The final visualization consists of a scatter plot that charts the contract price of all sales over a selected time frame, a histogram that shows the number of project sold in the selected time frame, a composite map that graphs the geographic location of all sales in teh selection, and finally the histogram along the bottom show the sum of all jobs sold on a particular day. The histogram along the bottom of the visualization can be used to select an interval of time, and this selection will dynamically change the other charts in the visualization. The pictures below offer a glimpse of how these features work in the working model.

The image below is showing the tooltip function of the scatter plot graph that allows the user to view the date a project was sold, the price it was sold for, the type of project, and the zip code for the job site.

In [7]:
from IPython.display import Image
Image(url="Screenshot (973).png")

This screenshot shows the tooltip behavior for the histogram of sales portion of the visualization. Here you can see the total number of jobs in the selection sorted by product category, as well as the total gross revenue for each product category.

In [8]:
Image(url="Screenshot (974).png")

The screenshot below shows the interval selection feature of the visualization. By clicking and dragging over a range of data points on the bottom section of the visualization you can dynamically change to range of data displayed. You can scroll the mouse wheel to expand or contract the interval selected and drag the selection to different time periods.

In [9]:
Image(url="Screenshot (975).png")

After showing the final product to Jeff we brought a laptop loaded with my model to our weekly department meeting and showed the model to the owner of the company and the Head of production, in a way to preform a kind of final evaluation. Overall the data displayed was well received, but there were a few interactions that were not intuitive for the users in my trial. The largest complaint was that there was not a way to filter the data other than selecting an interval. Both our head of production and head of sales suggested altering the model to allow for selection of a single product, as well as implementing some sort of date entry system to update the beginning and ending of the selection interval. Another area of critique was that the map section of the visualization was interesting but the scale of the image did not allow for easy interpretation of the data. Our owner suggesting adding the ability to zoom into different cities, or filter the data to only show certain cities. 

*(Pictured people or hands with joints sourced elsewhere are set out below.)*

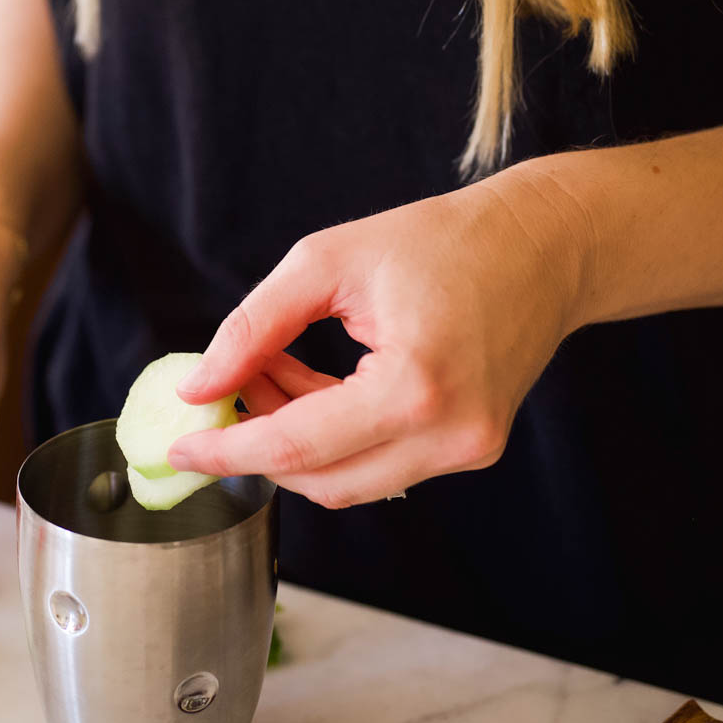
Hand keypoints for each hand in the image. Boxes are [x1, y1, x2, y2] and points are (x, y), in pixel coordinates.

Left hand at [168, 168, 594, 506]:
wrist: (544, 245)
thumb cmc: (443, 240)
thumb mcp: (328, 261)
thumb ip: (253, 327)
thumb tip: (198, 387)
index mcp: (416, 387)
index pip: (296, 447)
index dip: (227, 450)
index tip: (178, 447)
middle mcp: (450, 435)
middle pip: (320, 480)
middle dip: (257, 445)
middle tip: (220, 396)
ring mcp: (469, 450)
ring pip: (348, 482)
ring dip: (294, 442)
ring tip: (268, 375)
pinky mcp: (474, 449)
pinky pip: (381, 465)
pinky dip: (334, 438)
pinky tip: (311, 385)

Overall the model proved to be a success in terms of the initial implementation, but there are several changes I would like to make on my own time. I think adding several filters to allow the selection of only a specific product, time range, or city are great additions, and I plan to implement these feature in the future. Another area that needs some improvement is the actual deployment of the model. Currently my model is only running locally, but hosting the model (as was recommended in the course) would allow more people to use the model as an actual tool in their day to day life. Another feature that may be interesting to add is an alteration to the map which should display the density of jobs sold as the color of point used. I have seen other implementations of this type of system and I believe that it would allow us to better pinpoint locations in the state for which we would like to advertize in the future. Finally Jeff, our sales manager, asked if I could create a similar visualization that would allow him to see the areas of our state that we have recently sent advertising to. This future project would be a good way to practice the skills that I have learned from this course, as well as improve my ability to implement visual models of real world data.